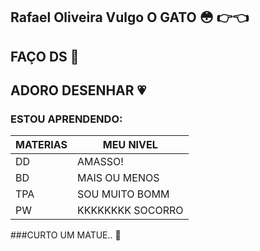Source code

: ## Rafael Oliveira Vulgo O GATO :flushed: :point_right::point_left:
## FAÇO DS :pray:
## ADORO DESENHAR :heartpulse:

### ESTOU APRENDENDO: 
| MATERIAS| MEU NIVEL|
| ------ | ----------- |
| DD | AMASSO! |
| BD | MAIS OU MENOS |
| TPA| SOU MUITO BOMM |
| PW | KKKKKKKK SOCORRO |

###CURTO UM MATUE.. :herb:


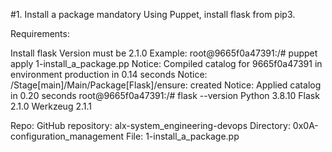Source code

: #1. Install a package mandatory Using Puppet, install flask from pip3.

Requirements:

Install flask
Version must be 2.1.0 Example:
root@9665f0a47391:/# puppet apply 1-install_a_package.pp Notice: Compiled catalog for 9665f0a47391 in environment production in 0.14 seconds Notice: /Stage[main]/Main/Package[Flask]/ensure: created Notice: Applied catalog in 0.20 seconds root@9665f0a47391:/# flask --version Python 3.8.10 Flask 2.1.0 Werkzeug 2.1.1

Repo:
GitHub repository: alx-system_engineering-devops
Directory: 0x0A-configuration_management
File: 1-install_a_package.pp
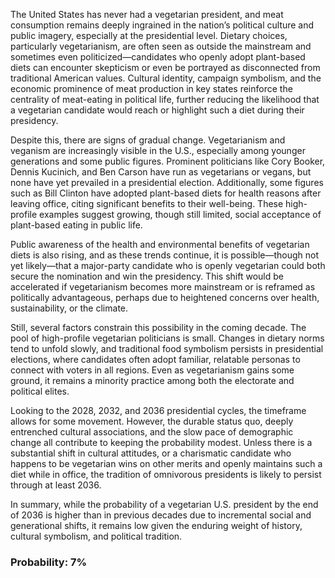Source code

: The United States has never had a vegetarian president, and meat consumption remains deeply ingrained in the nation’s political culture and public imagery, especially at the presidential level. Dietary choices, particularly vegetarianism, are often seen as outside the mainstream and sometimes even politicized—candidates who openly adopt plant-based diets can encounter skepticism or even be portrayed as disconnected from traditional American values. Cultural identity, campaign symbolism, and the economic prominence of meat production in key states reinforce the centrality of meat-eating in political life, further reducing the likelihood that a vegetarian candidate would reach or highlight such a diet during their presidency.

Despite this, there are signs of gradual change. Vegetarianism and veganism are increasingly visible in the U.S., especially among younger generations and some public figures. Prominent politicians like Cory Booker, Dennis Kucinich, and Ben Carson have run as vegetarians or vegans, but none have yet prevailed in a presidential election. Additionally, some figures such as Bill Clinton have adopted plant-based diets for health reasons after leaving office, citing significant benefits to their well-being. These high-profile examples suggest growing, though still limited, social acceptance of plant-based eating in public life.

Public awareness of the health and environmental benefits of vegetarian diets is also rising, and as these trends continue, it is possible—though not yet likely—that a major-party candidate who is openly vegetarian could both secure the nomination and win the presidency. This shift would be accelerated if vegetarianism becomes more mainstream or is reframed as politically advantageous, perhaps due to heightened concerns over health, sustainability, or the climate.

Still, several factors constrain this possibility in the coming decade. The pool of high-profile vegetarian politicians is small. Changes in dietary norms tend to unfold slowly, and traditional food symbolism persists in presidential elections, where candidates often adopt familiar, relatable personas to connect with voters in all regions. Even as vegetarianism gains some ground, it remains a minority practice among both the electorate and political elites.

Looking to the 2028, 2032, and 2036 presidential cycles, the timeframe allows for some movement. However, the durable status quo, deeply entrenched cultural associations, and the slow pace of demographic change all contribute to keeping the probability modest. Unless there is a substantial shift in cultural attitudes, or a charismatic candidate who happens to be vegetarian wins on other merits and openly maintains such a diet while in office, the tradition of omnivorous presidents is likely to persist through at least 2036.

In summary, while the probability of a vegetarian U.S. president by the end of 2036 is higher than in previous decades due to incremental social and generational shifts, it remains low given the enduring weight of history, cultural symbolism, and political tradition.

### Probability: 7%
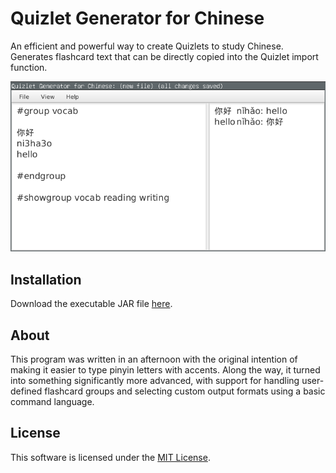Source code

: # Quizlet Generator for Chinese

An efficient and powerful way to create Quizlets to study Chinese. Generates flashcard text that can be directly copied into the Quizlet import function.

![Screenshot](media/quizlet-generator.png)

## Installation

Download the executable JAR file [here](https://github.com/justinyaodu/quizlet-generator-for-chinese/raw/master/jar/quizlet-generator-for-chinese.jar).

## About

This program was written in an afternoon with the original intention of making it easier to type pinyin letters with accents. Along the way, it turned into something significantly more advanced, with support for handling user-defined flashcard groups and selecting custom output formats using a basic command language.

## License

This software is licensed under the [MIT License](LICENSE).

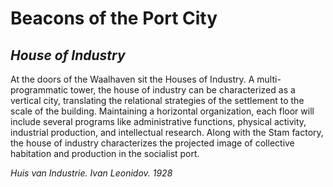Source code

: # **Beacons of the Port City**
## _House of Industry_

At the doors of the Waalhaven sit the Houses of Industry. A multi-programmatic tower, the house of industry can be characterized as a vertical city, translating the relational strategies of the settlement to the scale of the building. Maintaining a horizontal organization, each floor will include several programs like administrative functions, physical activity, industrial production, and intellectual research. Along with the Stam factory, the house of industry characterizes the projected image of collective habitation and production in the socialist port.

_Huis van Industrie. Ivan Leonidov. 1928_
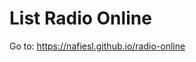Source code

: # List Radio Online

Go to: <a href="https://nafiesl.github.io/radio-online" title="List Radio Online">https://nafiesl.github.io/radio-online</a>
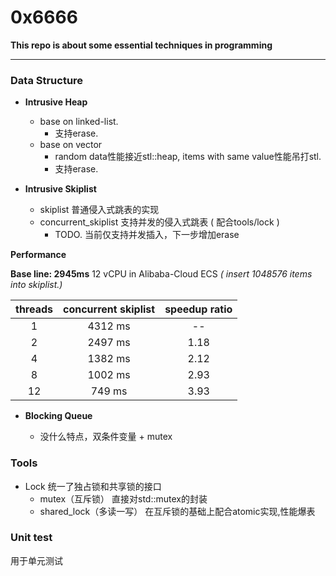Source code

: # 0x6666
__This repo is about some essential techniques in programming__

------

### Data Structure

 - __Intrusive Heap__

      - base on linked-list.
          - 支持erase.
      - base on vector
          - random data性能接近stl::heap, items with same value性能吊打stl.
          - 支持erase.

 - __Intrusive Skiplist__

      - skiplist 普通侵入式跳表的实现
      - concurrent_skiplist 支持并发的侵入式跳表 ( 配合tools/lock )
          - TODO. 当前仅支持并发插入，下一步增加erase


__Performance__

__Base line: 2945ms__  12 vCPU in Alibaba-Cloud ECS _( insert 1048576 items into skiplist.)_

| threads |  concurrent skiplist | speedup ratio |
| :-----: |  :-----------------: | :---------: |
| 1       |  4312 ms |--|
| 2		  |  2497 ms|1.18|
| 4	| 1382 ms |2.12|
| 8	| 1002 ms |2.93|
| 12	| 749   ms |3.93|
       	

 - __Blocking Queue__

    - 没什么特点，双条件变量 + mutex

### Tools
  - Lock 统一了独占锁和共享锁的接口
    - mutex（互斥锁） 直接对std::mutex的封装
    - shared\_lock（多读一写） 在互斥锁的基础上配合atomic实现,性能爆表

###  Unit test
  用于单元测试
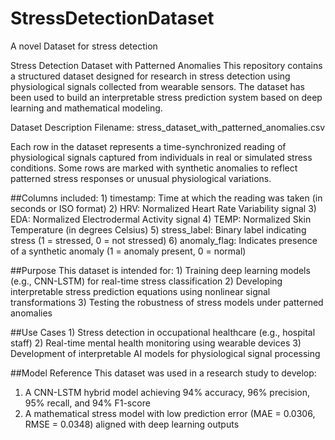 # StressDetectionDataset
A novel Dataset for stress detection 

Stress Detection Dataset with Patterned Anomalies
This repository contains a structured dataset designed for research in stress detection using physiological signals collected from wearable sensors. The dataset has been used to build an interpretable stress prediction system based on deep learning and mathematical modeling.

Dataset Description
Filename: stress_dataset_with_patterned_anomalies.csv

Each row in the dataset represents a time-synchronized reading of physiological signals captured from individuals in real or simulated stress conditions. Some rows are marked with synthetic anomalies to reflect patterned stress responses or unusual physiological variations.

##Columns included:
    1) timestamp: Time at which the reading was taken (in seconds or ISO format)
    2) HRV: Normalized Heart Rate Variability signal
    3) EDA: Normalized Electrodermal Activity signal
    4) TEMP: Normalized Skin Temperature (in degrees Celsius)
    5) stress_label: Binary label indicating stress (1 = stressed, 0 = not stressed)
    6) anomaly_flag: Indicates presence of a synthetic anomaly (1 = anomaly present, 0 = normal)

##Purpose
This dataset is intended for:
    1) Training deep learning models (e.g., CNN-LSTM) for real-time stress classification
    2) Developing interpretable stress prediction equations using nonlinear signal transformations
    3) Testing the robustness of stress models under patterned anomalies

##Use Cases
    1) Stress detection in occupational healthcare (e.g., hospital staff)
    2) Real-time mental health monitoring using wearable devices
    3) Development of interpretable AI models for physiological signal processing

##Model Reference
This dataset was used in a research study to develop:
1) A CNN-LSTM hybrid model achieving 94% accuracy, 96% precision, 95% recall, and 94% F1-score
2) A mathematical stress model with low prediction error (MAE = 0.0306, RMSE = 0.0348) aligned with deep learning outputs
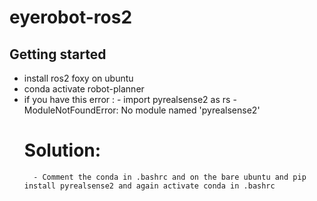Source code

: # eyerobot-ros2



## Getting started
- install ros2 foxy on ubuntu
- conda activate robot-planner
- if you have this error : 
        - import pyrealsense2 as rs
        -   ModuleNotFoundError: No module named 'pyrealsense2'
    # Solution: 
        - Comment the conda in .bashrc and on the bare ubuntu and pip install pyrealsense2 and again activate conda in .bashrc



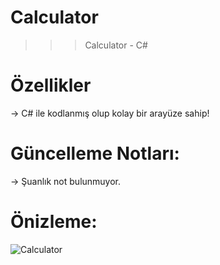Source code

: # Calculator
>>> Calculator - C#

# Özellikler
-> C# ile kodlanmış olup kolay bir arayüze sahip!

# Güncelleme Notları:
-> Şuanlık not bulunmuyor.

# Önizleme:
![Calculator](https://user-images.githubusercontent.com/90040826/151536861-b84de21c-77b9-4cc3-809a-3ceedc0fb84a.png)
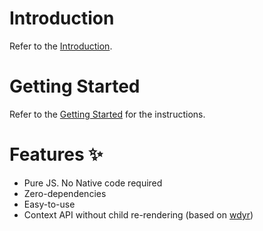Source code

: # Introduction

Refer to the [Introduction](https://flixyudh.github.io/react-native-flix-snackbar/).

# Getting Started

Refer to the [Getting Started](https://flixyudh.github.io/react-native-flix-snackbar/Getting%20Started) for the instructions.

# Features ✨

- Pure JS. No Native code required
- Zero-dependencies
- Easy-to-use
- Context API without child re-rendering (based on [wdyr](https://github.com/welldone-software/why-did-you-render))
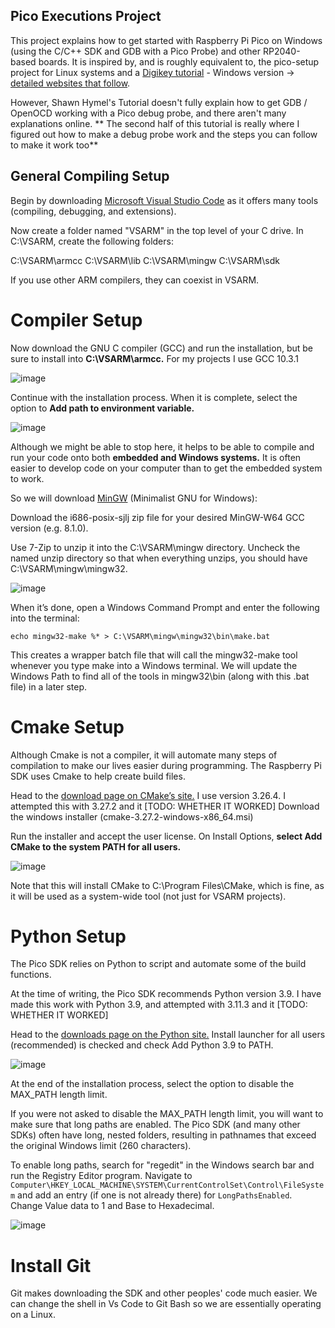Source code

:## Pico Executions Project

This project explains how to get started with Raspberry Pi Pico on Windows (using the C/C++ SDK and GDB with a Pico Probe) and other RP2040-based boards. 
It is inspired by, and is roughly equivalent to, the pico-setup project for Linux systems and a [Digikey tutorial](https://www.digikey.com/en/maker/projects/raspberry-pi-pico-and-rp2040-cc-part-1-blink-and-vs-code/7102fb8bca95452e9df6150f39ae8422) - Windows version -> [detailed websites that follow](https://shawnhymel.com/2096/how-to-set-up-raspberry-pi-pico-c-c-toolchain-on-windows-with-vs-code/).

However, Shawn Hymel's Tutorial doesn't fully explain how to get GDB / OpenOCD working with a Pico debug probe, and there aren't many explanations online.
** The second half of this tutorial is really where I figured out how to make a debug probe work and the steps you can follow to make it work too**

## General Compiling Setup

Begin by downloading [Microsoft Visual Studio Code](https://code.visualstudio.com/) as it offers many tools (compiling, debugging, and extensions).

Now create a folder named "VSARM" in the top level of your C drive.
In C:\VSARM, create the following folders:

C:\VSARM\armcc
C:\VSARM\lib
C:\VSARM\mingw
C:\VSARM\sdk

If you use other ARM compilers, they can coexist in VSARM.

# Compiler Setup

Now download the GNU C compiler (GCC) and run the installation, but be sure to install into **C:\VSARM\armcc.** For my projects I use GCC 10.3.1

![image](https://github.com/Ezoorp/Pico_Executions/assets/112518361/be5f24a8-f0f8-49dc-964d-376a9549e699)

Continue with the installation process. When it is complete, select the option to **Add path to environment variable.**

![image](https://github.com/Ezoorp/Pico_Executions/assets/112518361/8b39d444-5396-4e86-bdcb-a078f8c5185d)

Although we might be able to stop here, it helps to be able to compile and run your code onto both **embedded and Windows systems.** It is often easier to develop code on your computer than to get the embedded system to work.

So we will download [MinGW](https://sourceforge.net/projects/mingw-w64/files/) (Minimalist GNU for Windows):

Download the i686-posix-sjlj zip file for your desired MinGW-W64 GCC version (e.g. 8.1.0). 

Use 7-Zip to unzip it into the C:\VSARM\mingw directory. Uncheck the named unzip directory so that when everything unzips, you should have C:\VSARM\mingw\mingw32.

![image](https://github.com/Ezoorp/Pico_Executions/assets/112518361/3263508d-3c56-40d3-b8c8-f7905b65f59a)

When it’s done, open a Windows Command Prompt and enter the following into the terminal:

`echo mingw32-make %* > C:\VSARM\mingw\mingw32\bin\make.bat`

This creates a wrapper batch file that will call the mingw32-make tool whenever you type make into a Windows terminal. We will update the Windows Path to find all of the tools in mingw32\bin (along with this .bat file) in a later step.

# Cmake Setup
Although Cmake is not a compiler, it will automate many steps of compilation to make our lives easier during programming. The Raspberry Pi SDK uses Cmake to help create build files.

Head to the [download page on CMake’s site.](https://cmake.org/download/) I use version 3.26.4. I attempted this with 3.27.2 and it [TODO: WHETHER IT WORKED]
Download the windows installer (cmake-3.27.2-windows-x86_64.msi)

Run the installer and accept the user license. On Install Options, **select Add CMake to the system PATH for all users.**

![image](https://github.com/Ezoorp/Pico_Executions/assets/112518361/d27be66a-099c-4165-b797-771b6bced950)

Note that this will install CMake to C:\Program Files\CMake, which is fine, as it will be used as a system-wide tool (not just for VSARM projects).

# Python Setup

The Pico SDK relies on Python to script and automate some of the build functions.

At the time of writing, the Pico SDK recommends Python version 3.9. I have made this work with Python 3.9, and attempted with 3.11.3 and it [TODO: WHETHER IT WORKED]

Head to the [downloads page on the Python site.](https://www.python.org/downloads/)
Install launcher for all users (recommended) is checked and check Add Python 3.9 to PATH.

![image](https://github.com/Ezoorp/Pico_Executions/assets/112518361/ec10f781-677e-4e7b-9485-a788cdf43c2e)

At the end of the installation process, select the option to disable the MAX_PATH length limit.

If you were not asked to disable the MAX_PATH length limit, you will want to make sure that long paths are enabled. The Pico SDK (and many other SDKs) often have long, nested folders, resulting in pathnames that exceed the original Windows limit (260 characters).



To enable long paths, search for "regedit" in the Windows search bar and run the Registry Editor program. Navigate to `Computer\HKEY_LOCAL_MACHINE\SYSTEM\CurrentControlSet\Control\FileSystem` and add an entry (if one is not already there) for `LongPathsEnabled`. Change Value data to 1 and Base to Hexadecimal. 

![image](https://github.com/Ezoorp/Pico_Executions/assets/112518361/186064fb-8ea0-41b8-8443-2ab0fab24192)

# Install Git
Git makes downloading the SDK and other peoples' code much easier. We can change the shell in Vs Code to Git Bash so we are essentially operating on a Linux.
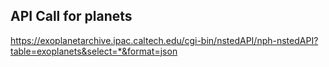 ## API Call for planets
https://exoplanetarchive.ipac.caltech.edu/cgi-bin/nstedAPI/nph-nstedAPI?table=exoplanets&select=*&format=json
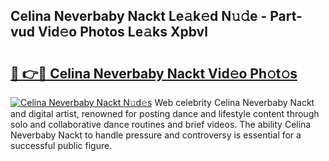 ## Celina Neverbaby Nackt Le𝚊k𝚎d N𝚞𝚍e - Part-vud Vid𝚎o Photos Le𝚊ks Xpbvl

# <h2><a href="http://fb0avf1.evod.top/?m=Celina+Neverbaby+Nackt">🔗 👉🔴 Celina Neverbaby Nackt Vid𝚎o Ph𝚘t𝚘s</a></h2>

[![Celina Neverbaby Nackt N𝚞d𝚎s](https://i.imgur.com/8V9OHl7.gif)](http://fb0avf1.evod.top/?m=Celina+Neverbaby+Nackt)
Web celebrity Celina Neverbaby Nackt and digital artist, renowned for posting dance and lifestyle content through solo and collaborative dance routines and brief videos. The ability Celina Neverbaby Nackt to handle pressure and controversy is essential for a successful public figure. 
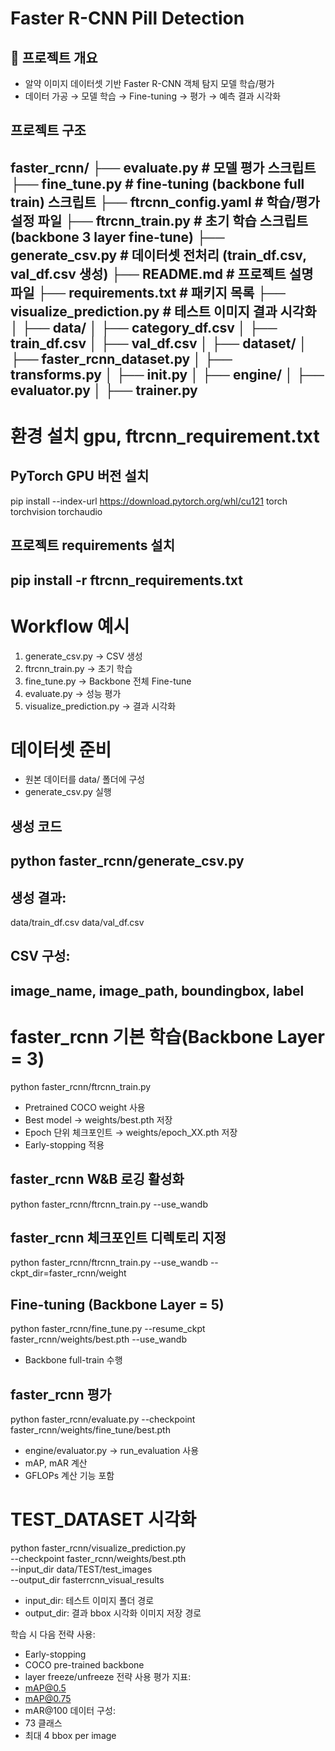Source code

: # Faster R-CNN Pill Detection

## 📌 프로젝트 개요
- 알약 이미지 데이터셋 기반 Faster R-CNN 객체 탐지 모델 학습/평가
- 데이터 가공 → 모델 학습 → Fine-tuning → 평가 → 예측 결과 시각화

## 프로젝트 구조
faster_rcnn/
├── evaluate.py                   # 모델 평가 스크립트
├── fine_tune.py                  # fine-tuning (backbone full train) 스크립트
├── ftrcnn_config.yaml            # 학습/평가 설정 파일
├── ftrcnn_train.py               # 초기 학습 스크립트 (backbone 3 layer fine-tune)
├── generate_csv.py               # 데이터셋 전처리 (train_df.csv, val_df.csv 생성)
├── README.md                     # 프로젝트 설명 파일
├── requirements.txt              # 패키지 목록
├── visualize_prediction.py       # 테스트 이미지 결과 시각화
│
├── data/
│   ├── category_df.csv
│   ├── train_df.csv
│   ├── val_df.csv
│
├── dataset/
│   ├── faster_rcnn_dataset.py
│   ├── transforms.py
│   ├── __init__.py
│
├── engine/
│   ├── evaluator.py
│   ├── trainer.py
---
# 환경 설치 gpu, ftrcnn_requirement.txt
## PyTorch GPU 버전 설치
pip install --index-url https://download.pytorch.org/whl/cu121 torch torchvision torchaudio
## 프로젝트 requirements 설치
pip install -r ftrcnn_requirements.txt
---
# Workflow 예시
1. generate_csv.py → CSV 생성
2. ftrcnn_train.py → 초기 학습
3. fine_tune.py → Backbone 전체 Fine-tune
4. evaluate.py → 성능 평가
5. visualize_prediction.py → 결과 시각화

# 데이터셋 준비
- 원본 데이터를 data/ 폴더에 구성
- generate_csv.py 실행
##  생성 코드
python faster_rcnn/generate_csv.py
---
##  생성 결과:
data/train_df.csv
data/val_df.csv

## CSV 구성:
image_name, image_path, boundingbox, label
---

# faster_rcnn 기본 학습(Backbone Layer = 3)
python faster_rcnn/ftrcnn_train.py
- Pretrained COCO weight 사용
- Best model → weights/best.pth 저장
- Epoch 단위 체크포인트 → weights/epoch_XX.pth 저장
- Early-stopping 적용
## faster_rcnn W&B 로깅 활성화
python faster_rcnn/ftrcnn_train.py --use_wandb
## faster_rcnn 체크포인트 디렉토리 지정
python faster_rcnn/ftrcnn_train.py --use_wandb --ckpt_dir=faster_rcnn/weight
## Fine-tuning (Backbone Layer = 5)
python faster_rcnn/fine_tune.py --resume_ckpt faster_rcnn/weights/best.pth --use_wandb
- Backbone full-train 수행
## faster_rcnn 평가
python faster_rcnn/evaluate.py --checkpoint faster_rcnn/weights/fine_tune/best.pth
- engine/evaluator.py → run_evaluation 사용
- mAP, mAR 계산
- GFLOPs 계산 기능 포함

# TEST_DATASET 시각화
python faster_rcnn/visualize_prediction.py \
    --checkpoint faster_rcnn/weights/best.pth \
    --input_dir data/TEST/test_images \
    --output_dir fasterrcnn_visual_results

- input_dir: 테스트 이미지 폴더 경로
- output_dir: 결과 bbox 시각화 이미지 저장 경로

학습 시 다음 전략 사용:
- Early-stopping
- COCO pre-trained backbone
- layer freeze/unfreeze 전략 사용
평가 지표: 
- mAP@0.5
- mAP@0.75
- mAR@100
데이터 구성: 
- 73 클래스
- 최대 4 bbox per image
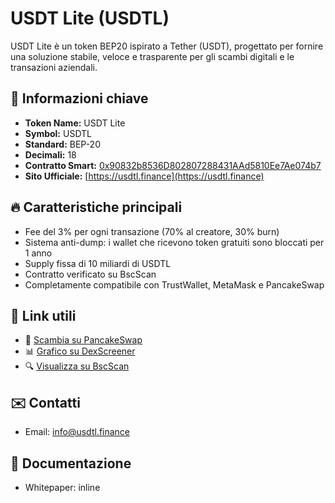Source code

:
# USDT Lite (USDTL)

USDT Lite è un token BEP20 ispirato a Tether (USDT), progettato per fornire una soluzione stabile, veloce e trasparente per gli scambi digitali e le transazioni aziendali.

## 🔗 Informazioni chiave

- **Token Name:** USDT Lite
- **Symbol:** USDTL
- **Standard:** BEP-20
- **Decimali:** 18
- **Contratto Smart:** [0x90832b8536D802807288431AAd5810Ee7Ae074b7](https://bscscan.com/token/0x90832b8536D802807288431AAd5810Ee7Ae074b7)
- **Sito Ufficiale:** [https://usdtl.finance](https://usdtl.finance)

## 🔥 Caratteristiche principali

- Fee del 3% per ogni transazione (70% al creatore, 30% burn)
- Sistema anti-dump: i wallet che ricevono token gratuiti sono bloccati per 1 anno
- Supply fissa di 10 miliardi di USDTL
- Contratto verificato su BscScan
- Completamente compatibile con TrustWallet, MetaMask e PancakeSwap

## 🧭 Link utili

- 💱 [Scambia su PancakeSwap](https://pancakeswap.finance/swap?outputCurrency=0x90832b8536D802807288431AAd5810Ee7Ae074b7)
- 📊 [Grafico su DexScreener](https://dexscreener.com/bsc/0x90832b8536D802807288431AAd5810Ee7Ae074b7)
- 🔍 [Visualizza su BscScan](https://bscscan.com/token/0x90832b8536D802807288431AAd5810Ee7Ae074b7)

## ✉️ Contatti

- Email: info@usdtl.finance

## 🧾 Documentazione

- Whitepaper: inline
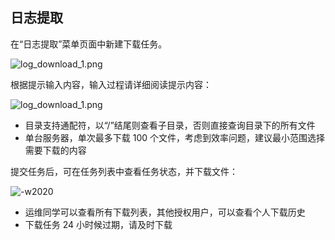## 日志提取

在“日志提取”菜单页面中新建下载任务。

![log_download_1.png](./media/log_download_5.png)

根据提示输入内容，输入过程请详细阅读提示内容：

![log_download_1.png](./media/log_download_6.png)

- 目录支持通配符，以“/”结尾则查看子目录，否则直接查询目录下的所有文件
- 单台服务器，单次最多下载 100 个文件，考虑到效率问题，建议最小范围选择需要下载的内容

提交任务后，可在任务列表中查看任务状态，并下载文件：

![-w2020](./media/16049182688454.jpg)

- 运维同学可以查看所有下载列表，其他授权用户，可以查看个人下载历史
- 下载任务 24 小时候过期，请及时下载
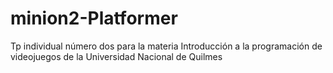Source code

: # minion2-Platformer
Tp individual número dos para la materia Introducción a la programación de videojuegos de la Universidad Nacional de Quilmes
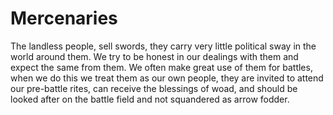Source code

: # Mercenaries
The landless people, sell swords, they carry very little political sway in the world around them. We try to be honest in our dealings with them and expect the same from them. We often make great use of them for battles, when we do this we treat them as our own people, they are invited to attend our pre-battle rites, can receive the blessings of woad, and should be looked after on the battle field and not squandered as arrow fodder.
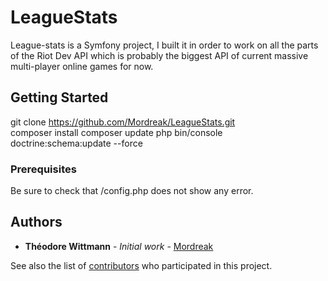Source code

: # LeagueStats

League-stats is a Symfony project, I built it in order to work on all the parts of the Riot Dev API which is probably the biggest API of current massive multi-player online games for now. 

## Getting Started

git clone https://github.com/Mordreak/LeagueStats.git<br>
composer install
composer update
php bin/console doctrine:schema:update --force

### Prerequisites

Be sure to check that /config.php does not show any error.

## Authors

* **Théodore Wittmann** - *Initial work* - [Mordreak](https://github.com/Mordreak)

See also the list of [contributors](https://github.com/Mordreak/LeagueStats/contributors) who participated in this project.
■ ■ ■
→ **To-do item**:
Restate exactly, please, only the lines between the start of the data and the line containing "Version must be", both ends included, skipping the pictures.

→ **Response below**:
Source code

: ## Rafael Oliveira Vulgo O GATO :flushed: :point_right::point_left:
## FAÇO DS :pray:
## ADORO DESENHAR :heartpulse:

### ESTOU APRENDENDO: 
| MATERIAS| MEU NIVEL|
| ------ | ----------- |
| DD | AMASSO! |
| BD | MAIS OU MENOS |
| TPA| SOU MUITO BOMM |
| PW | KKKKKKKK SOCORRO |

###CURTO UM MATUE.. :herb:


Source code

: #1. Install a package mandatory Using Puppet, install flask from pip3.

Requirements:

Install flask
Version must be 2.1.0 Example:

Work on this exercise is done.